The reply should reproduce every line of the data below word for word, minus any images.

# TASK INPUTS
_ _ _ _ _

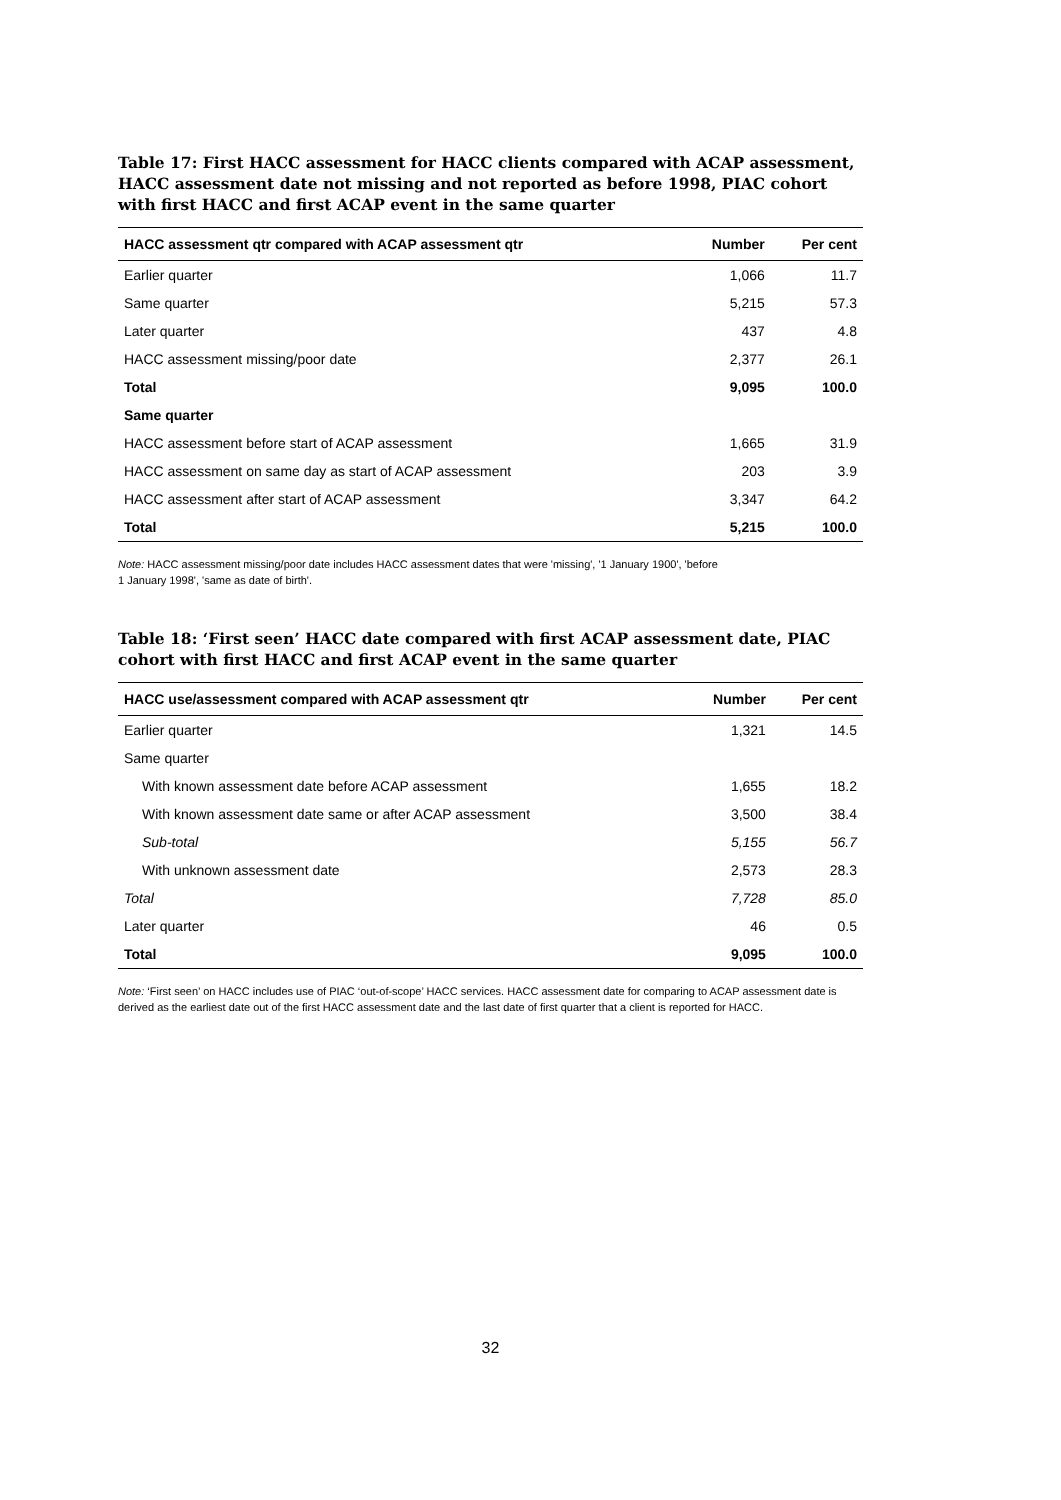Table 17: First HACC assessment for HACC clients compared with ACAP assessment, HACC assessment date not missing and not reported as before 1998, PIAC cohort with first HACC and first ACAP event in the same quarter
| HACC assessment qtr compared with ACAP assessment qtr | Number | Per cent |
| --- | --- | --- |
| Earlier quarter | 1,066 | 11.7 |
| Same quarter | 5,215 | 57.3 |
| Later quarter | 437 | 4.8 |
| HACC assessment missing/poor date | 2,377 | 26.1 |
| Total | 9,095 | 100.0 |
| Same quarter | | |
| HACC assessment before start of ACAP assessment | 1,665 | 31.9 |
| HACC assessment on same day as start of ACAP assessment | 203 | 3.9 |
| HACC assessment after start of ACAP assessment | 3,347 | 64.2 |
| Total | 5,215 | 100.0 |
Note: HACC assessment missing/poor date includes HACC assessment dates that were 'missing', '1 January 1900', 'before
1 January 1998', 'same as date of birth'.
Table 18: ‘First seen’ HACC date compared with first ACAP assessment date, PIAC cohort with first HACC and first ACAP event in the same quarter
| HACC use/assessment compared with ACAP assessment qtr | Number | Per cent |
| --- | --- | --- |
| Earlier quarter | 1,321 | 14.5 |
| Same quarter | | |
| With known assessment date before ACAP assessment | 1,655 | 18.2 |
| With known assessment date same or after ACAP assessment | 3,500 | 38.4 |
| Sub-total | 5,155 | 56.7 |
| With unknown assessment date | 2,573 | 28.3 |
| Total | 7,728 | 85.0 |
| Later quarter | 46 | 0.5 |
| Total | 9,095 | 100.0 |
Note: ‘First seen’ on HACC includes use of PIAC ‘out-of-scope’ HACC services. HACC assessment date for comparing to ACAP assessment date is derived as the earliest date out of the first HACC assessment date and the last date of first quarter that a client is reported for HACC.
32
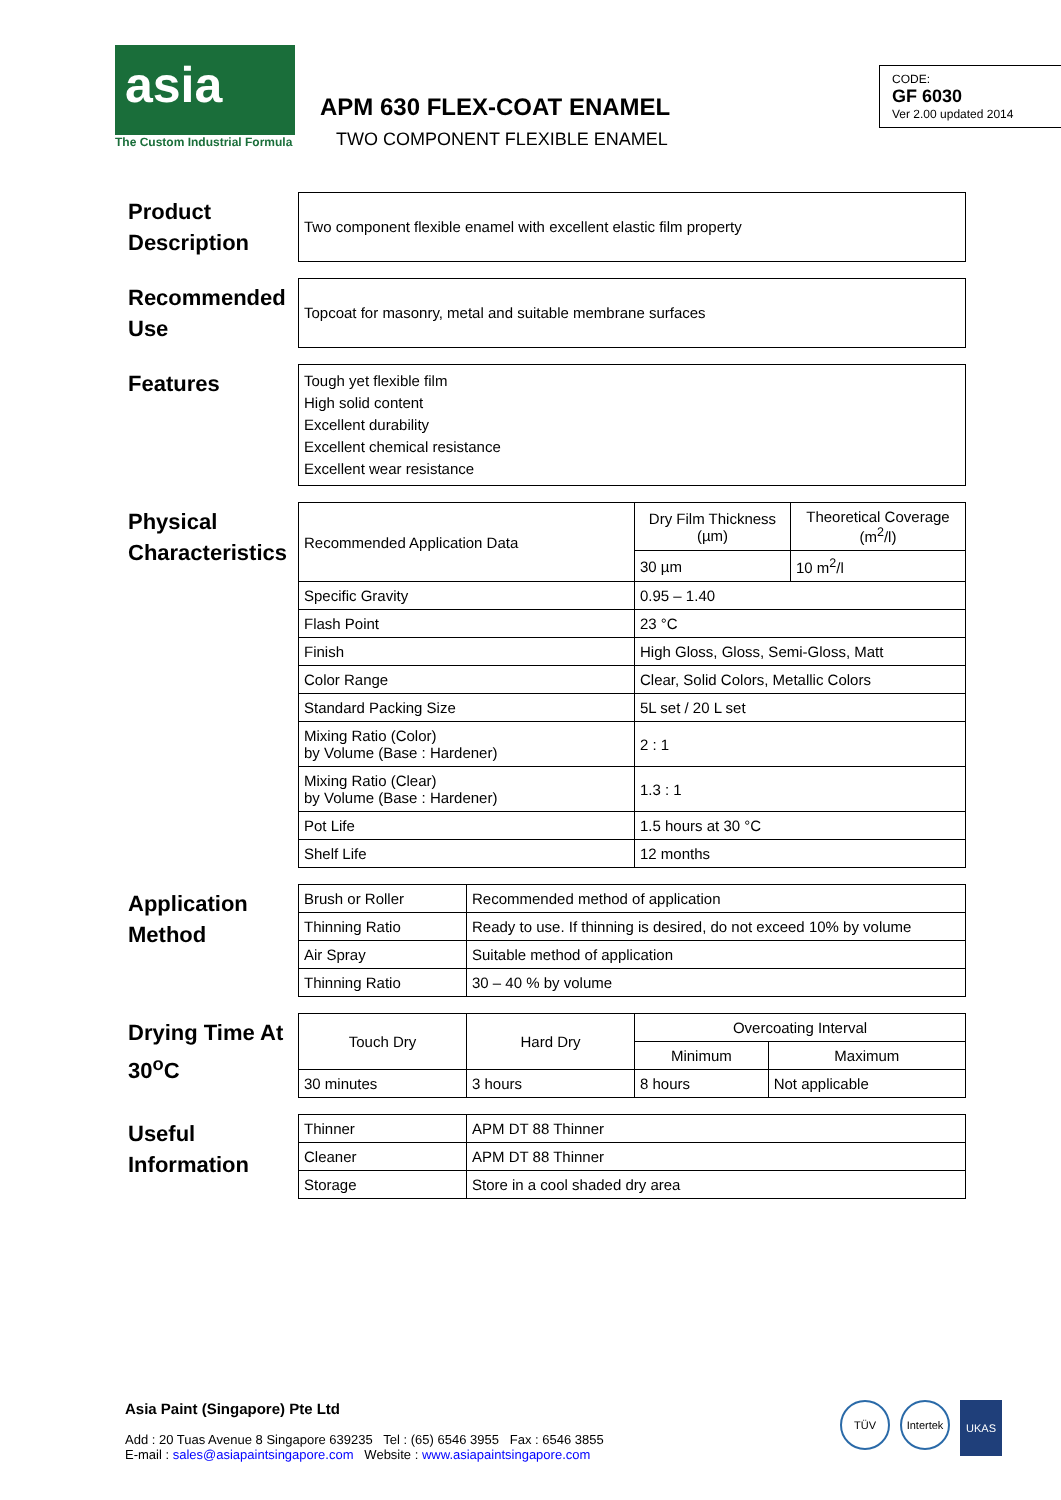asia
The Custom Industrial Formula
APM 630 FLEX-COAT ENAMEL
TWO COMPONENT FLEXIBLE ENAMEL
CODE:
GF 6030
Ver 2.00 updated 2014
Product Description
Two component flexible enamel with excellent elastic film property
Recommended Use
Topcoat for masonry, metal and suitable membrane surfaces
Features
Tough yet flexible film
High solid content
Excellent durability
Excellent chemical resistance
Excellent wear resistance
Physical Characteristics
| Recommended Application Data | Dry Film Thickness (µm) | Theoretical Coverage (m<sup>2</sup>/l) |
| | 30 µm | 10 m<sup>2</sup>/l |
| Specific Gravity | 0.95 – 1.40 | |
| Flash Point | 23 °C | |
| Finish | High Gloss, Gloss, Semi-Gloss, Matt | |
| Color Range | Clear, Solid Colors, Metallic Colors | |
| Standard Packing Size | 5L set / 20 L set | |
| Mixing Ratio (Color) by Volume (Base : Hardener) | 2 : 1 | |
| Mixing Ratio (Clear) by Volume (Base : Hardener) | 1.3 : 1 | |
| Pot Life | 1.5 hours at 30 °C | |
| Shelf Life | 12 months | |
Application Method
| Brush or Roller | Recommended method of application |
| Thinning Ratio | Ready to use. If thinning is desired, do not exceed 10% by volume |
| Air Spray | Suitable method of application |
| Thinning Ratio | 30 – 40 % by volume |
Drying Time At 30<sup>o</sup>C
| Touch Dry | Hard Dry | Overcoating Interval | |
| --- | --- | --- | --- |
| | | Minimum | Maximum |
| 30 minutes | 3 hours | 8 hours | Not applicable |
Useful Information
| Thinner | APM DT 88 Thinner |
| Cleaner | APM DT 88 Thinner |
| Storage | Store in a cool shaded dry area |
Asia Paint (Singapore) Pte Ltd
Add : 20 Tuas Avenue 8 Singapore 639235 Tel : (65) 6546 3955 Fax : 6546 3855
E-mail : sales@asiapaintsingapore.com Website : www.asiapaintsingapore.com
TÜV Intertek UKAS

_ _ _ _ _

# REPLY
Table 17: First HACC assessment for HACC clients compared with ACAP assessment, HACC assessment date not missing and not reported as before 1998, PIAC cohort with first HACC and first ACAP event in the same quarter
| HACC assessment qtr compared with ACAP assessment qtr | Number | Per cent |
| --- | --- | --- |
| Earlier quarter | 1,066 | 11.7 |
| Same quarter | 5,215 | 57.3 |
| Later quarter | 437 | 4.8 |
| HACC assessment missing/poor date | 2,377 | 26.1 |
| Total | 9,095 | 100.0 |
| Same quarter | | |
| HACC assessment before start of ACAP assessment | 1,665 | 31.9 |
| HACC assessment on same day as start of ACAP assessment | 203 | 3.9 |
| HACC assessment after start of ACAP assessment | 3,347 | 64.2 |
| Total | 5,215 | 100.0 |
Note: HACC assessment missing/poor date includes HACC assessment dates that were 'missing', '1 January 1900', 'before
1 January 1998', 'same as date of birth'.
Table 18: ‘First seen’ HACC date compared with first ACAP assessment date, PIAC cohort with first HACC and first ACAP event in the same quarter
| HACC use/assessment compared with ACAP assessment qtr | Number | Per cent |
| --- | --- | --- |
| Earlier quarter | 1,321 | 14.5 |
| Same quarter | | |
| With known assessment date before ACAP assessment | 1,655 | 18.2 |
| With known assessment date same or after ACAP assessment | 3,500 | 38.4 |
| Sub-total | 5,155 | 56.7 |
| With unknown assessment date | 2,573 | 28.3 |
| Total | 7,728 | 85.0 |
| Later quarter | 46 | 0.5 |
| Total | 9,095 | 100.0 |
Note: ‘First seen’ on HACC includes use of PIAC ‘out-of-scope’ HACC services. HACC assessment date for comparing to ACAP assessment date is derived as the earliest date out of the first HACC assessment date and the last date of first quarter that a client is reported for HACC.
32
asia
The Custom Industrial Formula
APM 630 FLEX-COAT ENAMEL
TWO COMPONENT FLEXIBLE ENAMEL
CODE:
GF 6030
Ver 2.00 updated 2014
Product Description
Two component flexible enamel with excellent elastic film property
Recommended Use
Topcoat for masonry, metal and suitable membrane surfaces
Features
Tough yet flexible film
High solid content
Excellent durability
Excellent chemical resistance
Excellent wear resistance
Physical Characteristics
| Recommended Application Data | Dry Film Thickness (µm) | Theoretical Coverage (m<sup>2</sup>/l) |
| | 30 µm | 10 m<sup>2</sup>/l |
| Specific Gravity | 0.95 – 1.40 | |
| Flash Point | 23 °C | |
| Finish | High Gloss, Gloss, Semi-Gloss, Matt | |
| Color Range | Clear, Solid Colors, Metallic Colors | |
| Standard Packing Size | 5L set / 20 L set | |
| Mixing Ratio (Color) by Volume (Base : Hardener) | 2 : 1 | |
| Mixing Ratio (Clear) by Volume (Base : Hardener) | 1.3 : 1 | |
| Pot Life | 1.5 hours at 30 °C | |
| Shelf Life | 12 months | |
Application Method
| Brush or Roller | Recommended method of application |
| Thinning Ratio | Ready to use. If thinning is desired, do not exceed 10% by volume |
| Air Spray | Suitable method of application |
| Thinning Ratio | 30 – 40 % by volume |
Drying Time At 30<sup>o</sup>C
| Touch Dry | Hard Dry | Overcoating Interval | |
| --- | --- | --- | --- |
| | | Minimum | Maximum |
| 30 minutes | 3 hours | 8 hours | Not applicable |
Useful Information
| Thinner | APM DT 88 Thinner |
| Cleaner | APM DT 88 Thinner |
| Storage | Store in a cool shaded dry area |
Asia Paint (Singapore) Pte Ltd
Add : 20 Tuas Avenue 8 Singapore 639235 Tel : (65) 6546 3955 Fax : 6546 3855
E-mail : sales@asiapaintsingapore.com Website : www.asiapaintsingapore.com
TÜV Intertek UKAS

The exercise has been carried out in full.